PUBLI : Gosselin, Coulibaly, Ravalihasy, Ridde, Desgrées du Loû et al., “Finding the missing link: when community-based outreach in public space is key to engage migrants in health prevention programmes in Paris, France”, Journal of Epidemiology and Community Health [en ligne], avril 2020

Liste complète des auteurs:

  • Anne Gosselin, Karna Coulibaly, Andrainolo Ravalihasy, Séverine Carillon, Valéry Ridde, Nicolas Derche, Romain Mbiribindi, Annabel Desgrées du Loû, pour le groupe MAKASI
  • Page de référence ici


Background One of the classic challenges for prevention programmes is reaching the populations they serve. In France, a substantial number of African migrants living with HIV acquired their infection after migrating. The aim of this paper is to better understand the characteristics of the population reached by a community-based outreach approach.

Methods We compared sociodemographic characteristics across three different groups in the Paris greater area: (1) the general African migrant population (Population census), (2) the African migrant population using either the regular healthcare system or the system for vulnerable populations (PARCOURS Survey) and (3) the African migrant population reached through a community-based mobile unit (Afrique Avenir). Comparisons were conducted according to sex, age, region of origin, duration of residence and occupational and legal statuses using χ2 tests.

Results The migrants reached by the mobile unit were mostly men (69%), 52% of whom were younger than 35 years old.
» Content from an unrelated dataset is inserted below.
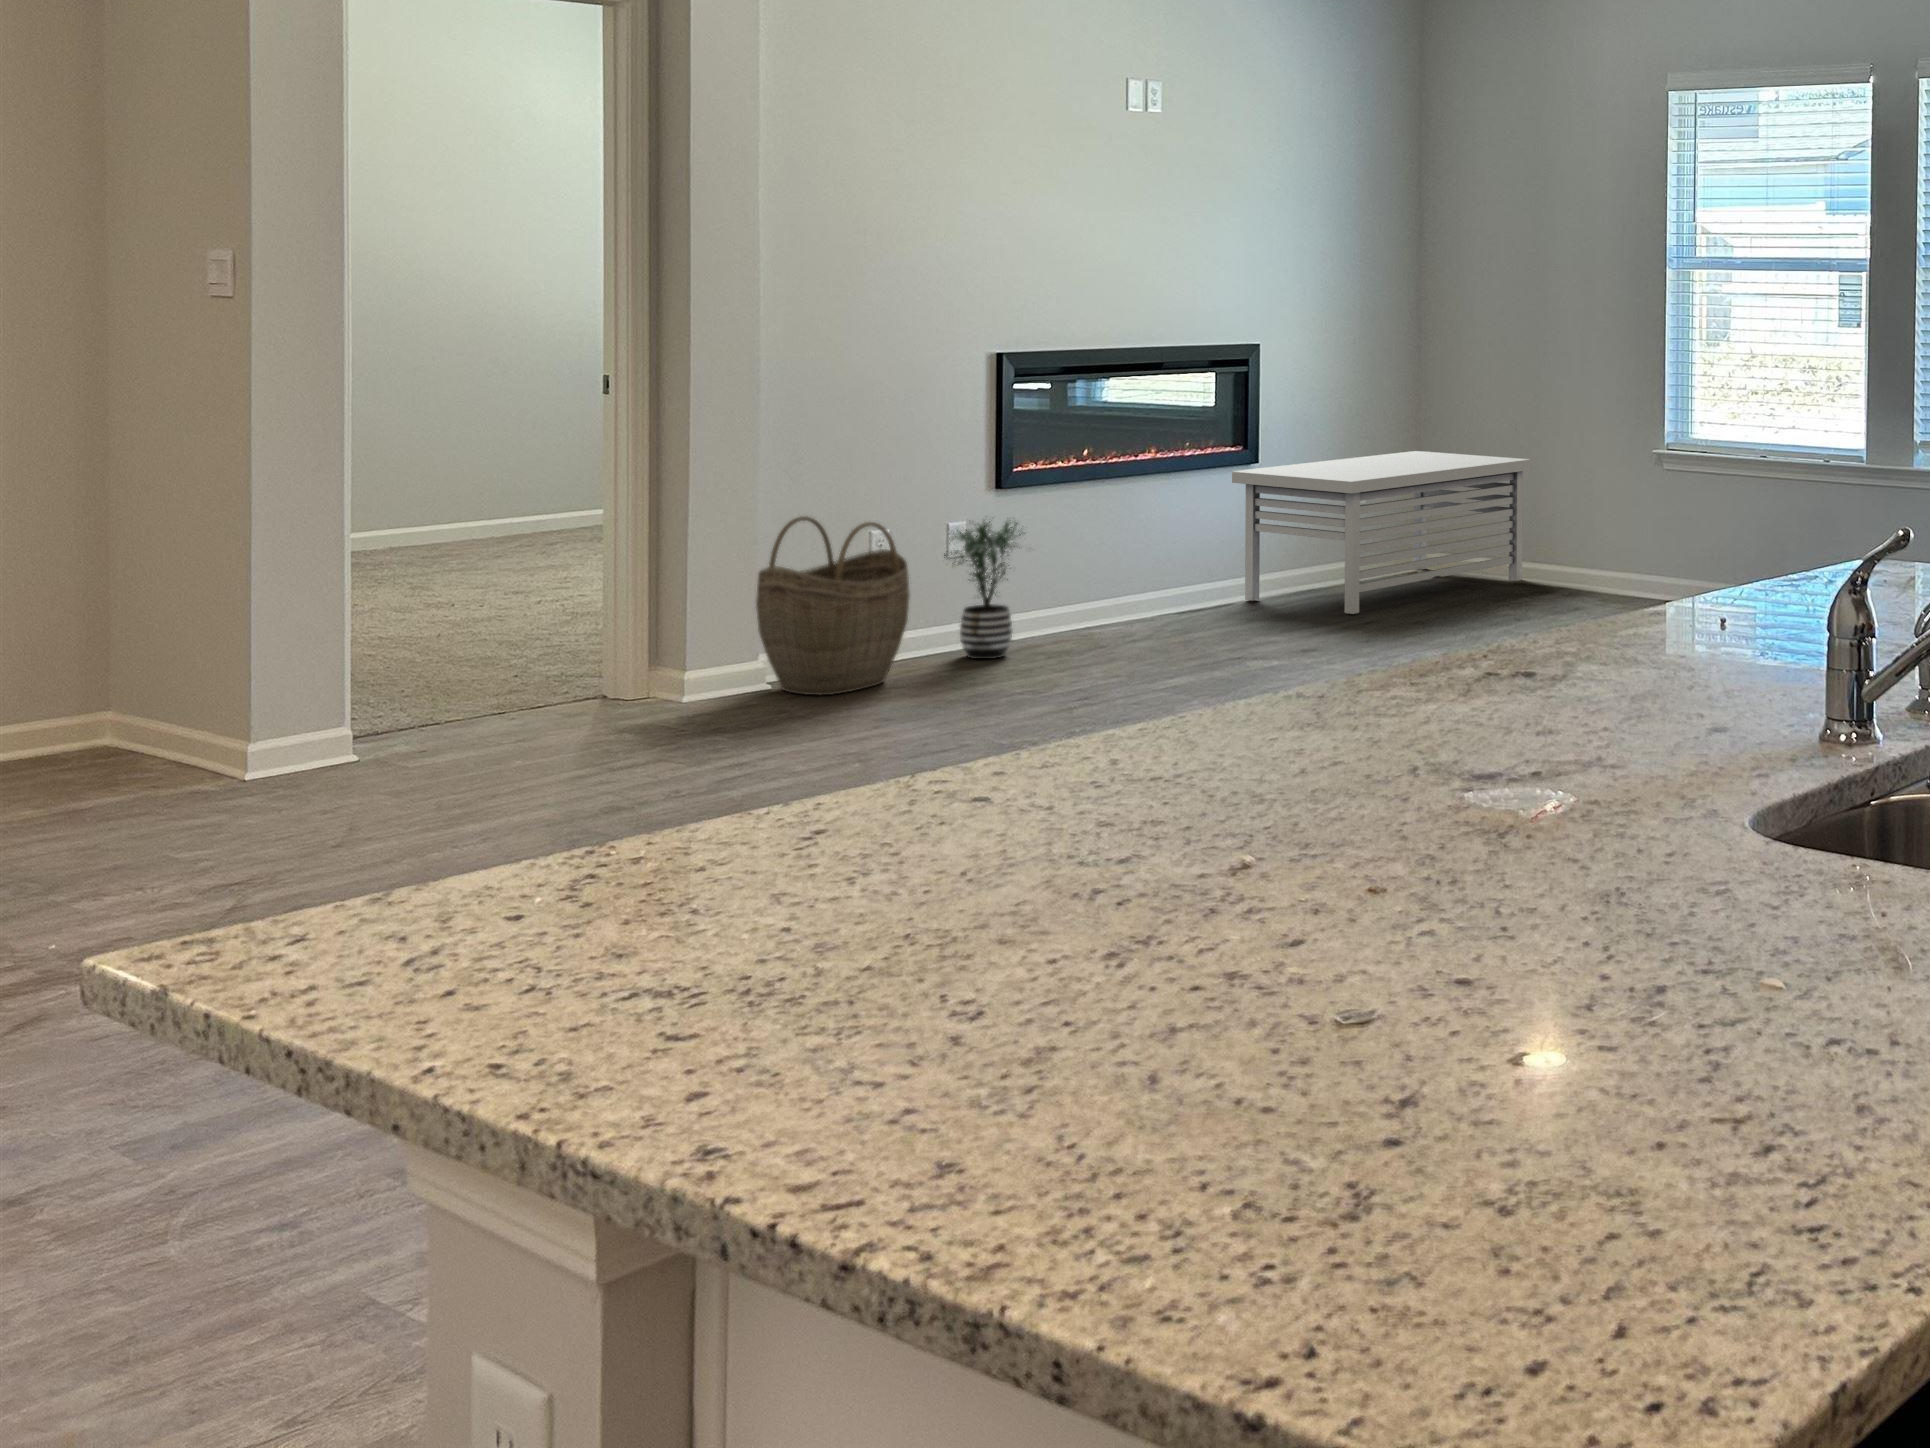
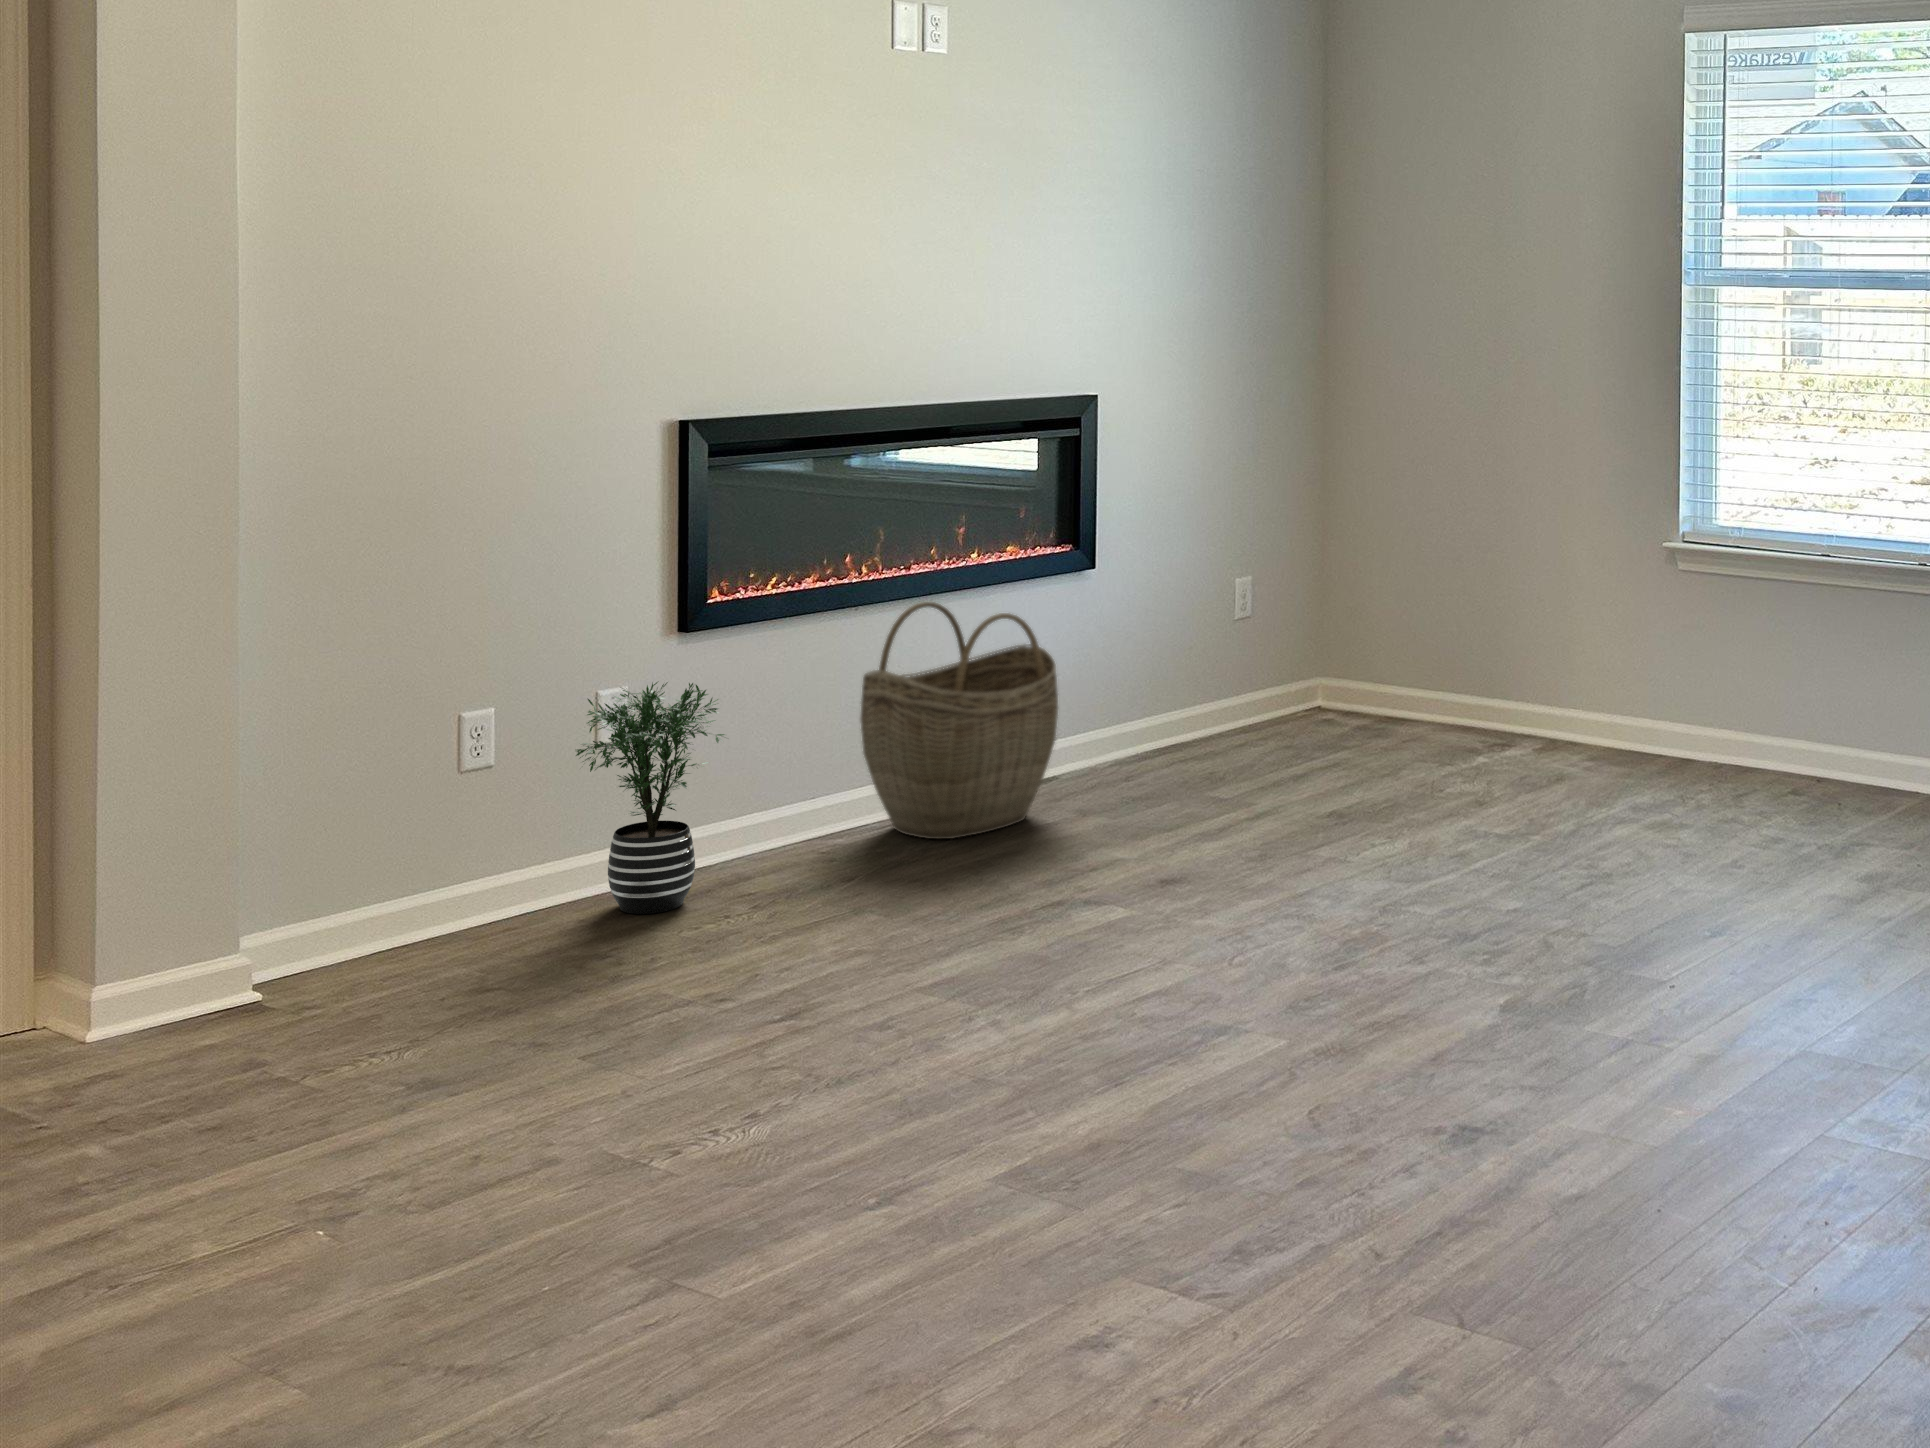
storage bench: present [1232,451,1530,614] -> none [1055,538,1484,799]
woven basket: present [756,516,910,695] -> present [860,602,1058,839]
They more often lived in precarious situations than did the general sub-Saharan population (49% vs 35% were unemployed, respectively, p<0.001) and the ones accessing the regular healthcare system. Fewer of them lived in precarious situations than did migrants seeking healthcare consultations for vulnerable populations (42% in the mobile unit vs 54% in healthcare consultations were undocumented, p<0.028).

Conclusion Our study shows that the outreach approach can constitute a missing link in the prevention chain among sub-Saharan African migrants, reaching a group that differs from the general migrant population and from the migrant population in healthcare services—not only the newly arrived migrants who live in more precarious situations but also those who have been in France for several years and are still affected by social hardship.